Les millions d'Abacha: la Banque mondiale confirme les critiques des ONG
22 décembre 2006
Le rapport qui vient d'être publié par la Banque mondiale critique l'utilisation des fonds Abacha sur différents points, dont une grande partie avait déjà été mise en avant par les ONG nigérianes:
- En raison des lacunes existant dans la comptabilité publique, il n'est pas possible, sauf exception, de vérifier les dépenses effectives par projet. De ce fait, seul un contrôle sur le terrain est possible, non un contrôle financier. Des dispositions relatives à la mise en œuvre budgétaire des sommes restituées manquaient déjà dans l'accord de restitution de 2005.
- 11 projets sur les 51 qui ont été examinés (soit 21%) étaient déjà terminés en 2004. Ils ne peuvent donc pas avoir été financés avec les fonds Abacha dont la restitution a été comptabilisée en 2004. Le Nigeria explique ce décalage par un retard dans les paiements, ce qui ne peut pas être vérifié. Il manque également des données fondamentales (comme p.ex. l'adresse) relatives aux entreprises qui ont reçu des contrats pour exécuter les projets.
- Les tableaux publiés en annexe du rapport de la Banque mondiale ne donnent aucune indication sur l'état de mise en œuvre des projets. De ce fait, on ne voit pas facilement que des édifices n'existent pas, n'ont jamais été utilisés, ne sont pas suffisamment équipés ou furent abandonnés. Ce constat important, quoique navrant, est caché dans le texte du rapport. Cela confirme que le caractère tardif de la publication visait à minimiser l'impact politique.
- Tous les représentants du gouvernement du Nigeria qui ont participé au monitoring reconnaissent le succès de la participation des ONG (mais pas de la restitution des fonds!). La banque mondiale recommande explicitement d'impliquer les ONG non seulement dans les structures de monitoring à long terme, mais également dans le choix et la planification des projets.
Le Nigéria est l'un des pays les plus pauvres du monde. La Suisse doit à l'avenir éveiller suffisamment à l'avance l'intérêt du pays qui pourra récupérer des fonds saisis pour qu'il implique la société civile dans les structures de monitoring et le processus de budgétisation. Le cas des fonds Abacha montre clairement que la Suisse peut et doit utiliser sa marge de manœuvre diplomatique plus tôt et de manière plus intensive pour que la restitution d'argent de potentats soient réussie. Ne tenir compte que du principe de souveraineté est, dans de tels cas, contre-productif et porte préjudice tant à la Suisse qu'à la population des pays lésés.
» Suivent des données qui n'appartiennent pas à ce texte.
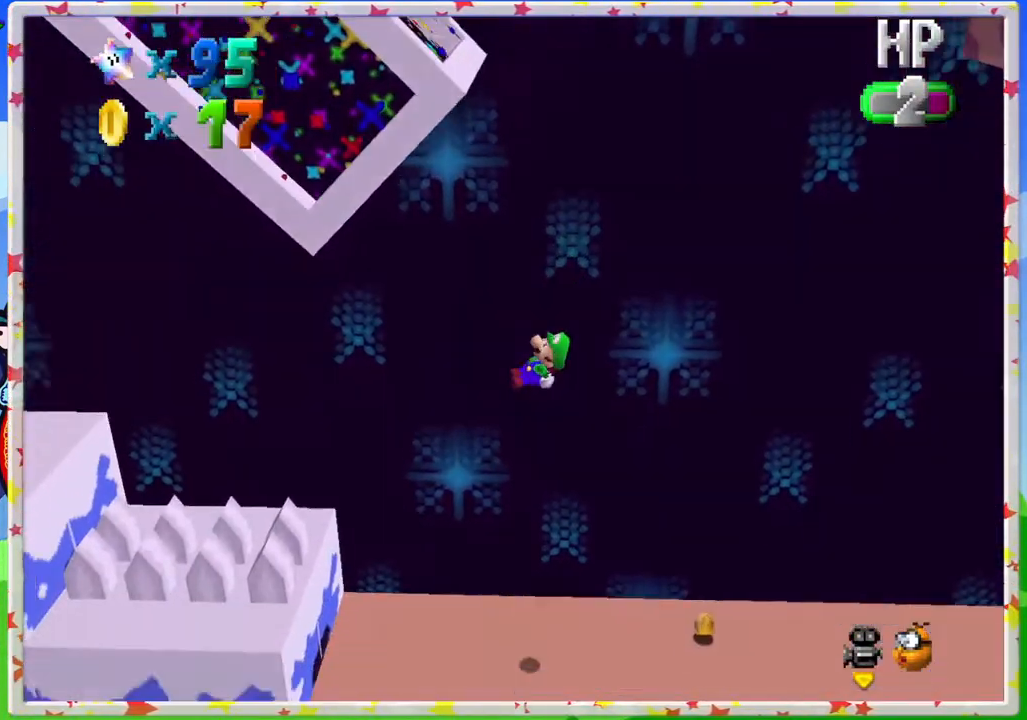
{"buttons": [], "left_stick": "up-left", "events": [[450, "left_stick", "up-left"]]}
* La Coalition des ONG pour une restitution juste et transparente des fonds Abacha est composée de l'Action Place Financière Suisse, Pain pour le prochain, Déclaration de Berne, Greenpeace Suisse, Institut d'Ecologie et Action-Ethnologie (INFOE), Nigeria Awareness Group, Société pour les Peuples Menacés et Transparency International Suisse.